I have a 2,000 sq foot hip roofed ranch. It has original white aluminum soffeting, but only about 4 of the pieces are vented (on the entire house!), and I'm not even sure if the plywood above those are cut out. After getting some ice damning this past winter, I need to add more ventilation. The roof was recently redone and has plenty of pot vents and ridge vents up top, I just need to add more ventilation to the soffeting.

What's the easiest way to add more? Seems like tearing out pieces here and there will ruin the all the soffeting (as they lock together then get nailed together). Likewise, trying to cut/drill holes into the solid pieces will probably just dent them beyond repair or recognition, if it's even possible.

The only option I thought might work is tearing out something like a 6 foot section on each side of the house, put a J channel to cap the existing pieces, then butt another piece of J channel going the other way  and use that to start a 6 foot section of new vented pieces. So the J channels would secure the free ends and be perpendicular to the house (is that even possible?). I'll paint all the soffeting when I'm done to match. Thoughts?

I'd rather not go through the time and expense of replacing it all with new aluminum, but I will if there's no option.

Let me know if you need any more info, and thanks for any help or ideas you guys might have.


----------



## BrianKiernan (Aug 12, 2010)

The easiest way is to buy small round louvers and drill a hole in each bay.

They make 3" round and with a 3" hole saw you can drill out the plywood and they snap right in.

Then paint to match.

Also more insulation in the attic will help with the ice daming. Blown in pink stuff works great.

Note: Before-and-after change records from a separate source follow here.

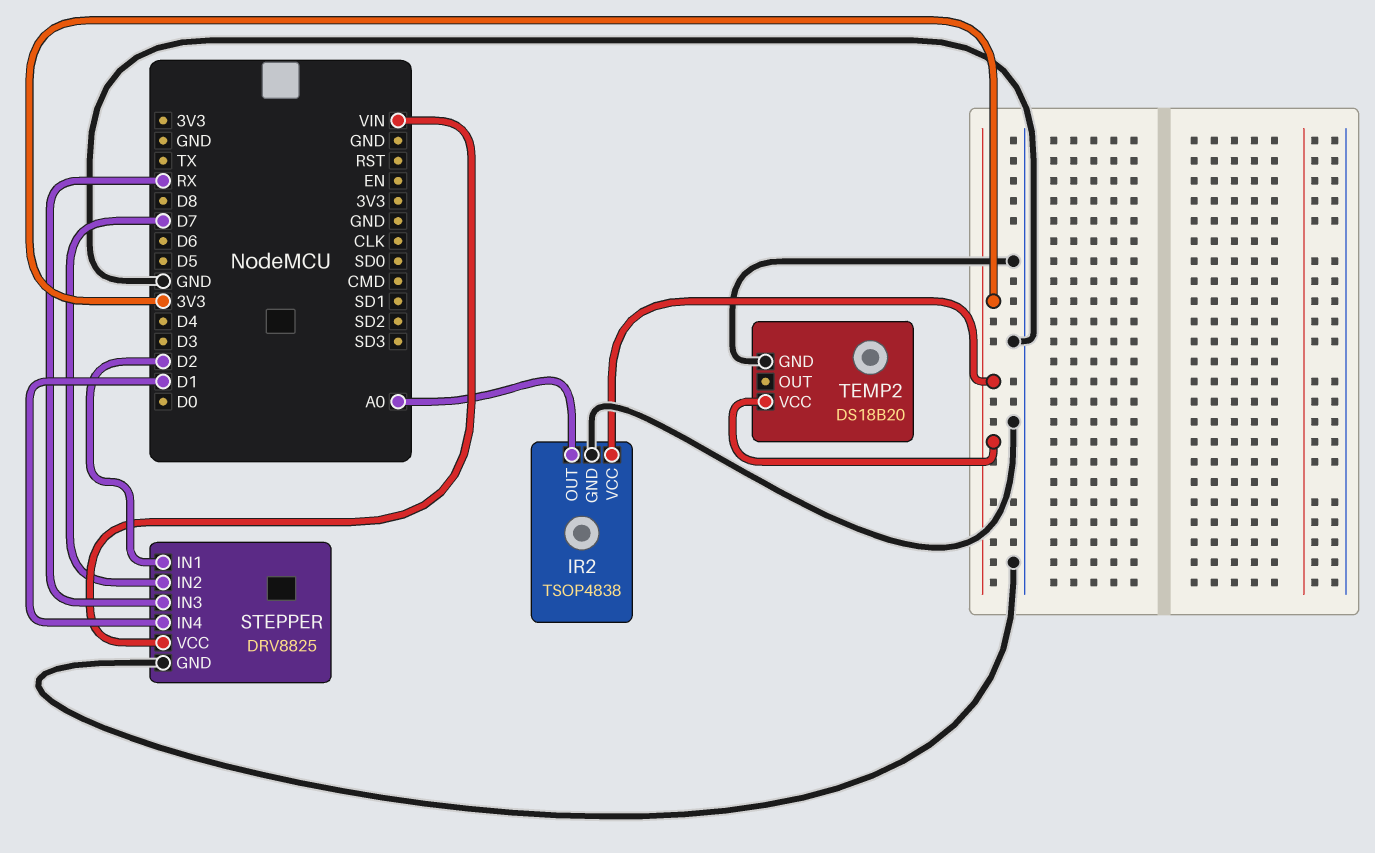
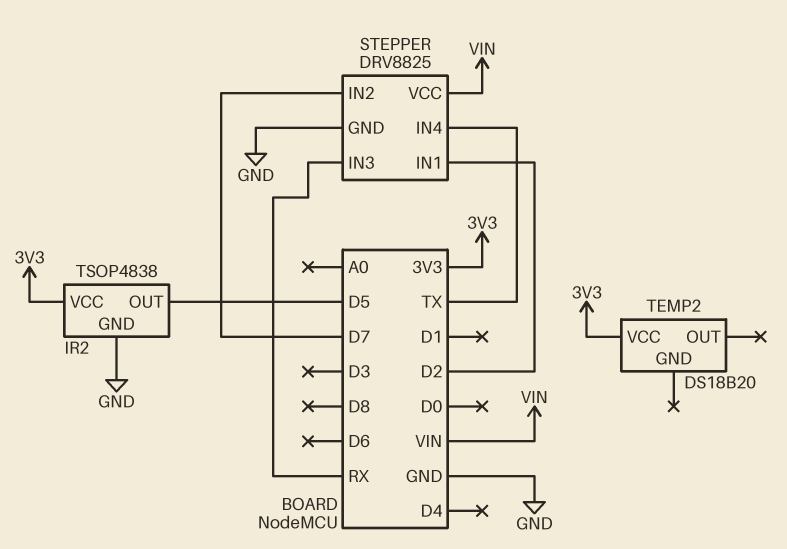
IR2 pin OUT: A0 -> D5
STEPPER pin IN4: D1 -> TX
TEMP2 pin GND: GND -> none

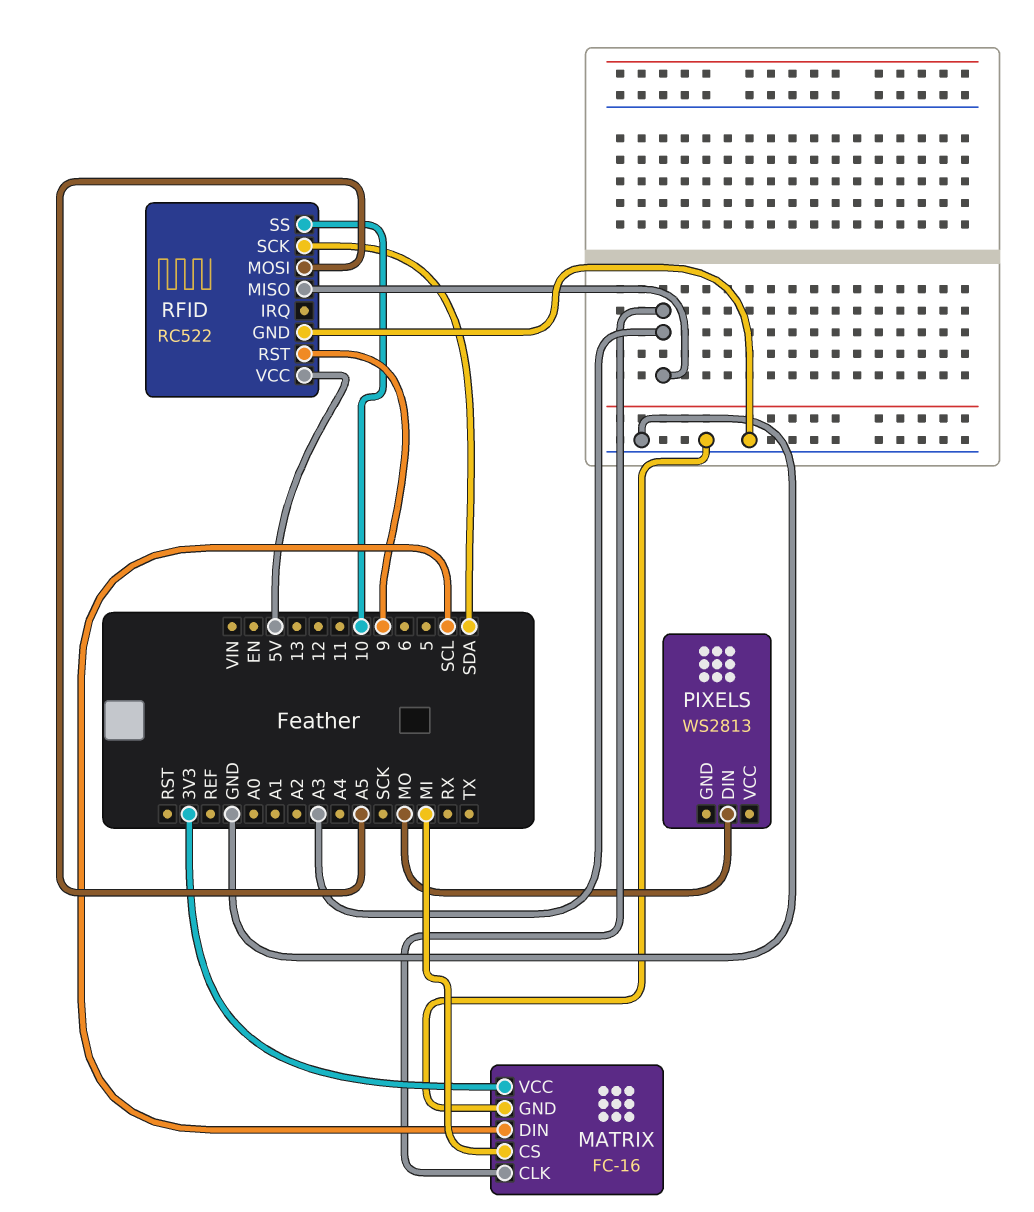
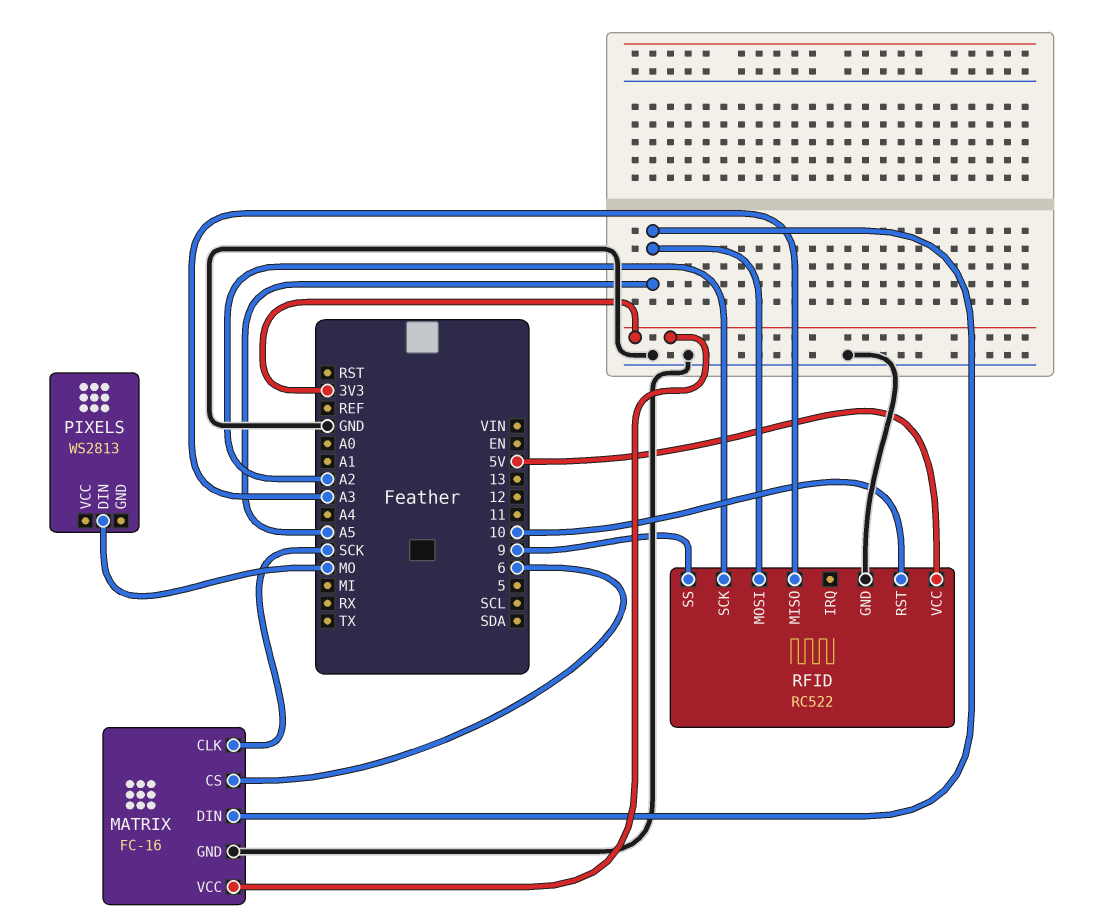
MATRIX pin CLK: A3 -> SCK
MATRIX pin CS: MI -> 6
MATRIX pin DIN: SCL -> A5
RFID pin RST: 9 -> 10
RFID pin SCK: SDA -> A2
RFID pin SS: 10 -> 9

If you do put more insulation just make sure you use proper vent in the bays to alow proper air flow through the insulation.

Good Luck


----------



## budro (Aug 15, 2010)

cutting in three inch round vents is exactly the best and cheapest route. just remember that most of the trusses will be on two foot centers. some on sixteen inch but whichever, once you cut one hole you can measure to make sure you stay between them on the others. that hole saw will cut through the vinyl and plywood if you have both. try to stay away from nails as they will dull your bit and make the labor more intense.


----------